━━━ Dataset content

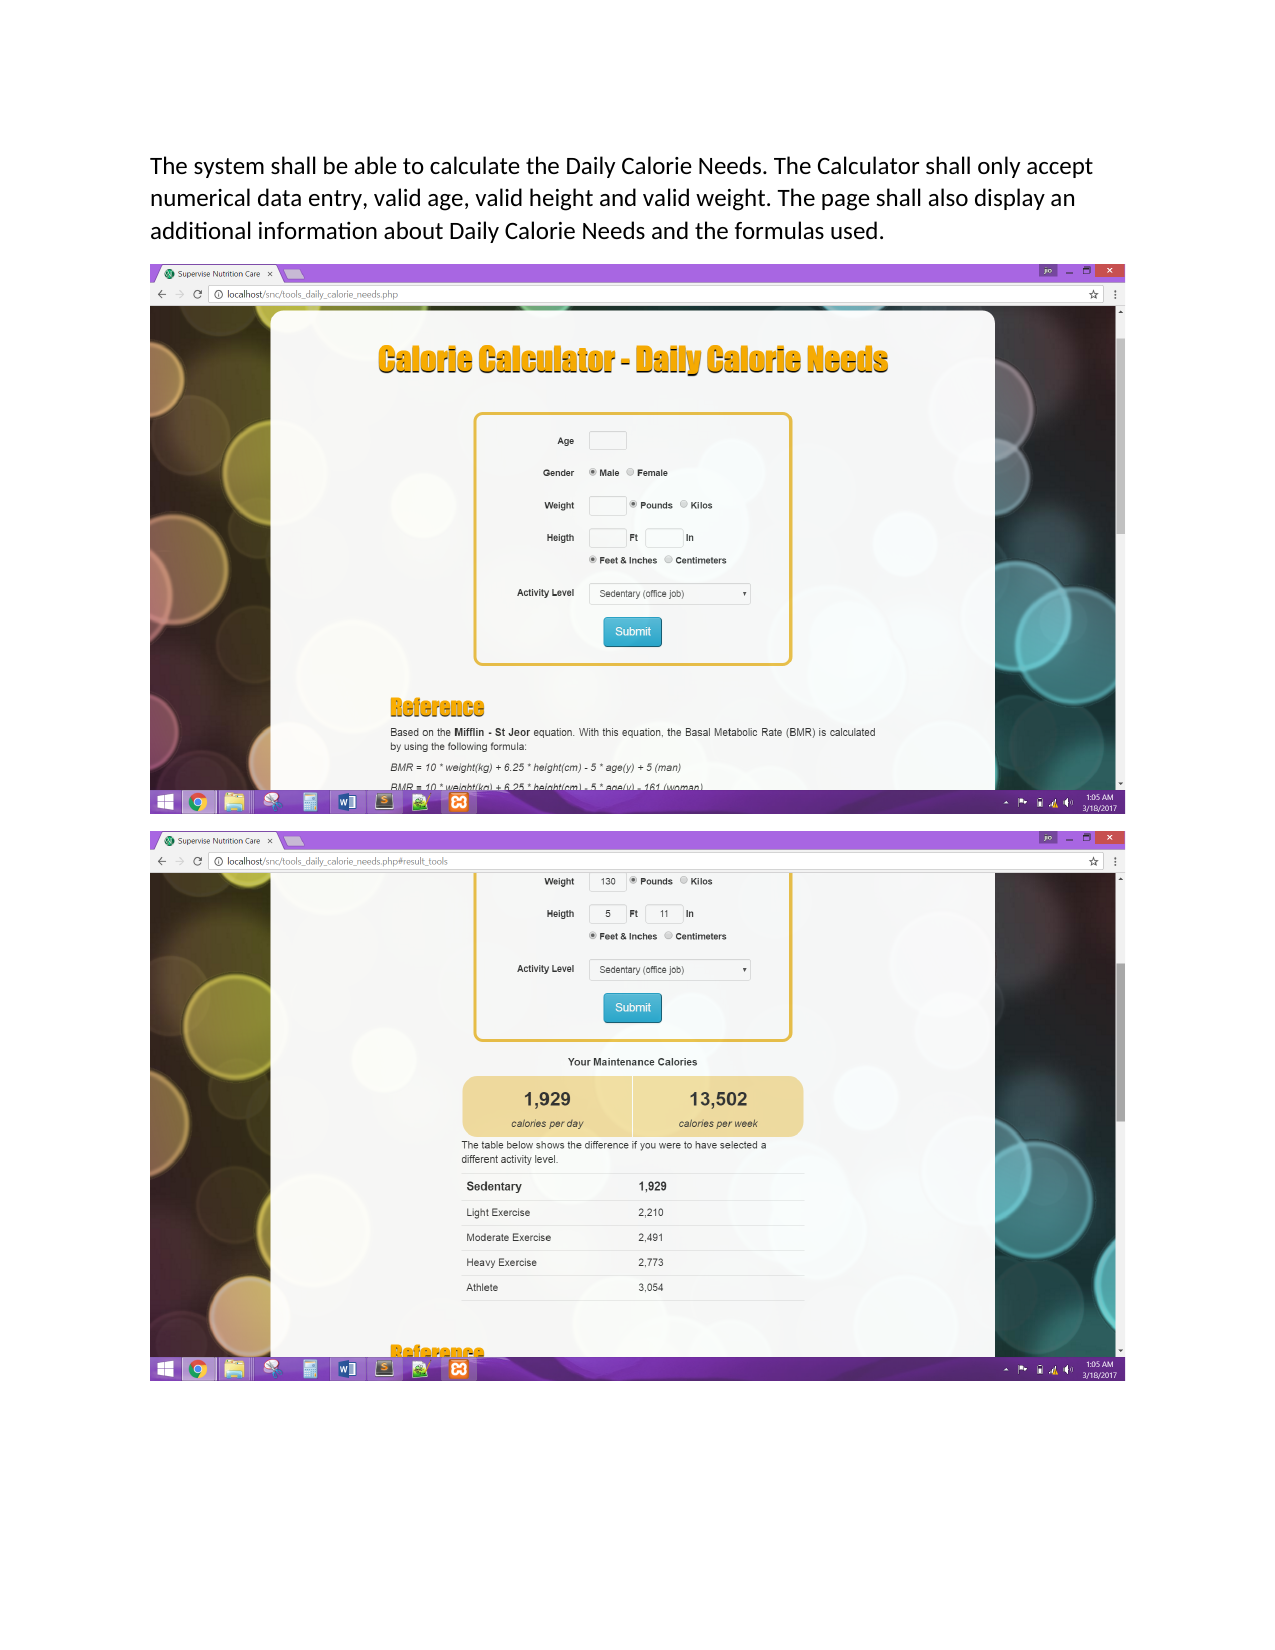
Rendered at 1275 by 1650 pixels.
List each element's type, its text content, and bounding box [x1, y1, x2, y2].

text The system shall be able to calculate the Daily Calorie Needs. The Calculator shall only accept numerical data entry, valid age, valid height and valid weight. The page shall also display an additional information about Daily Calorie Needs and the formulas used. [150, 150, 1125, 246]
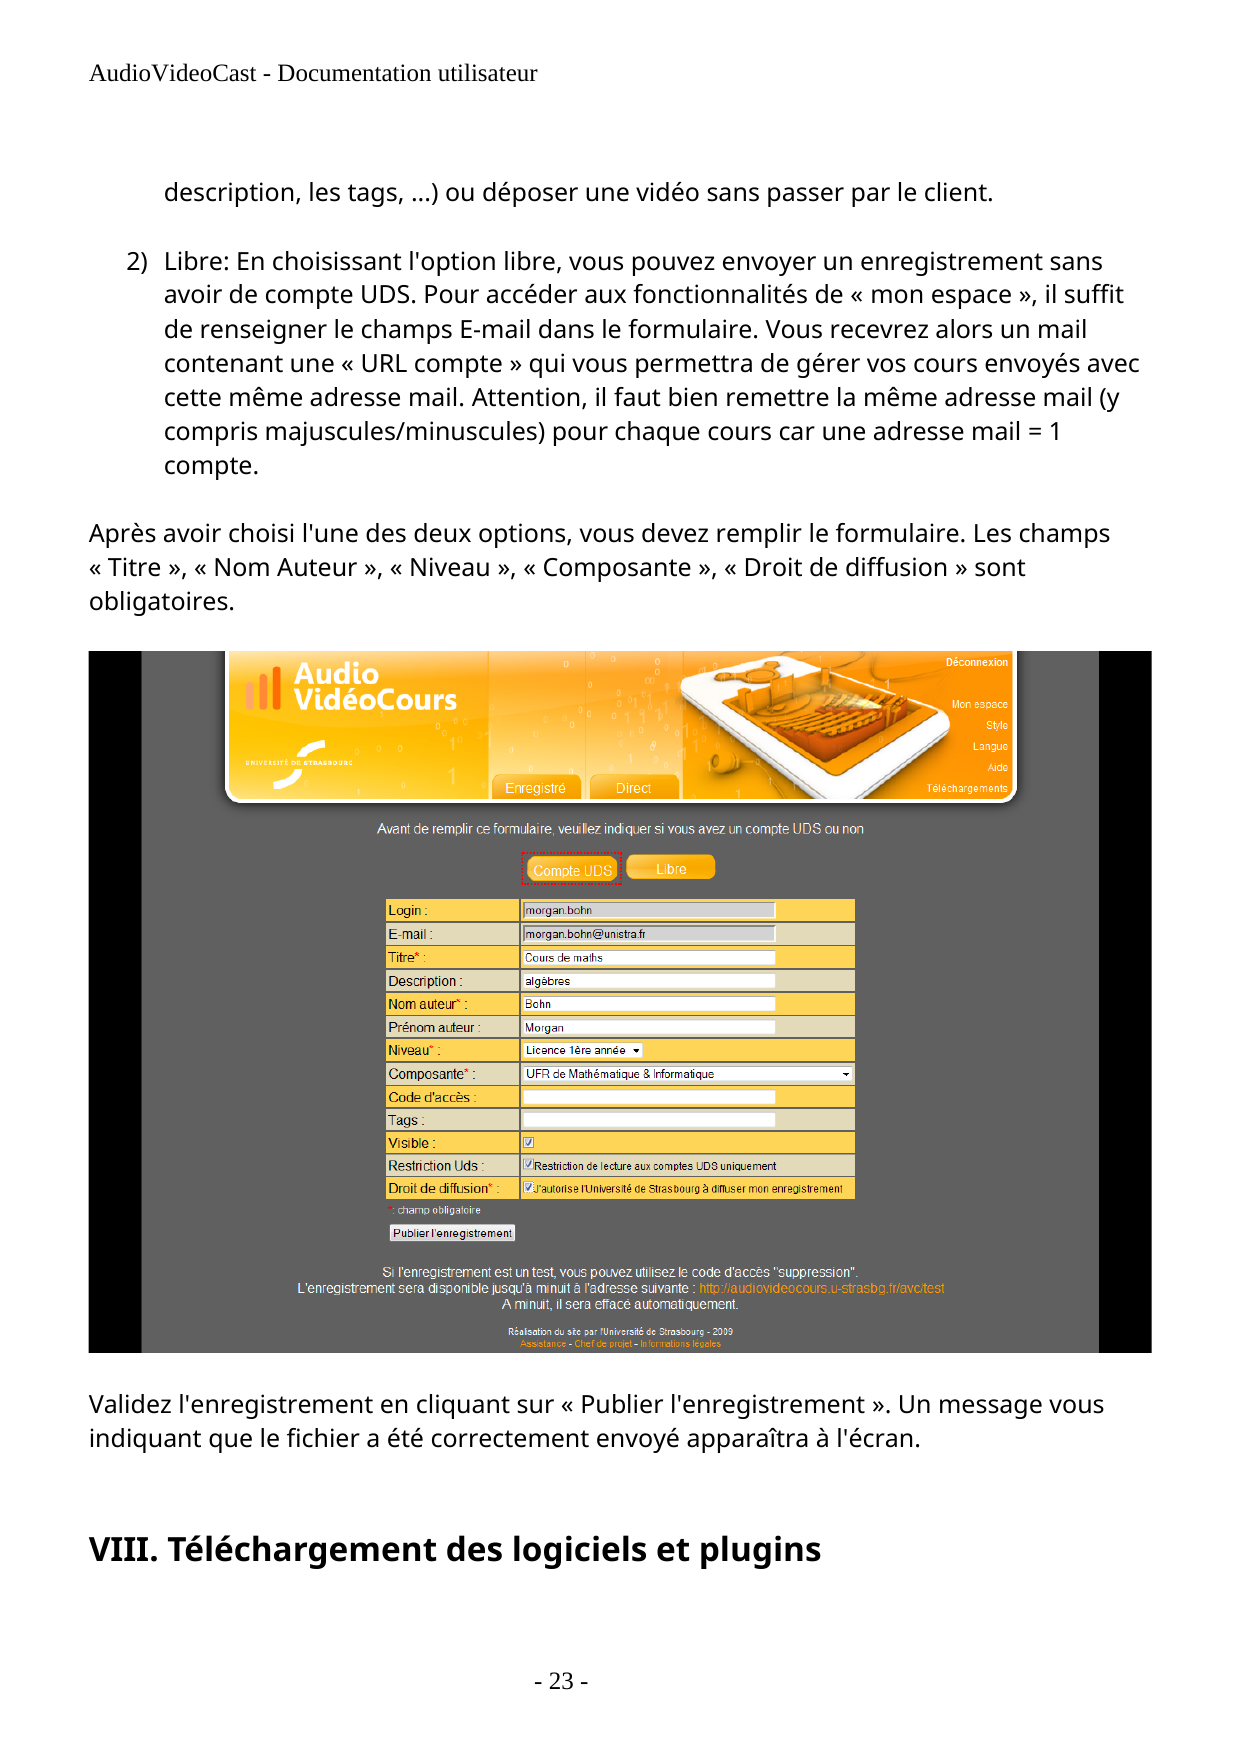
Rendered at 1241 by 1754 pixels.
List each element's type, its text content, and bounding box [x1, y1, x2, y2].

━━━━━━

Work required:
Copy every line of the material above word for word, leaving out the pictures.

Response to this exercise:
Rendered at 1275 by 1650 pixels.
List each element's type, its text content, and bounding box [x1, y1, x2, y2].

text The system shall be able to calculate the Daily Calorie Needs. The Calculator shall only accept numerical data entry, valid age, valid height and valid weight. The page shall also display an additional information about Daily Calorie Needs and the formulas used. [150, 150, 1125, 246]
Rendered at 1241 by 1754 pixels.
List each element's type, its text content, and bounding box [x1, y1, x2, y2].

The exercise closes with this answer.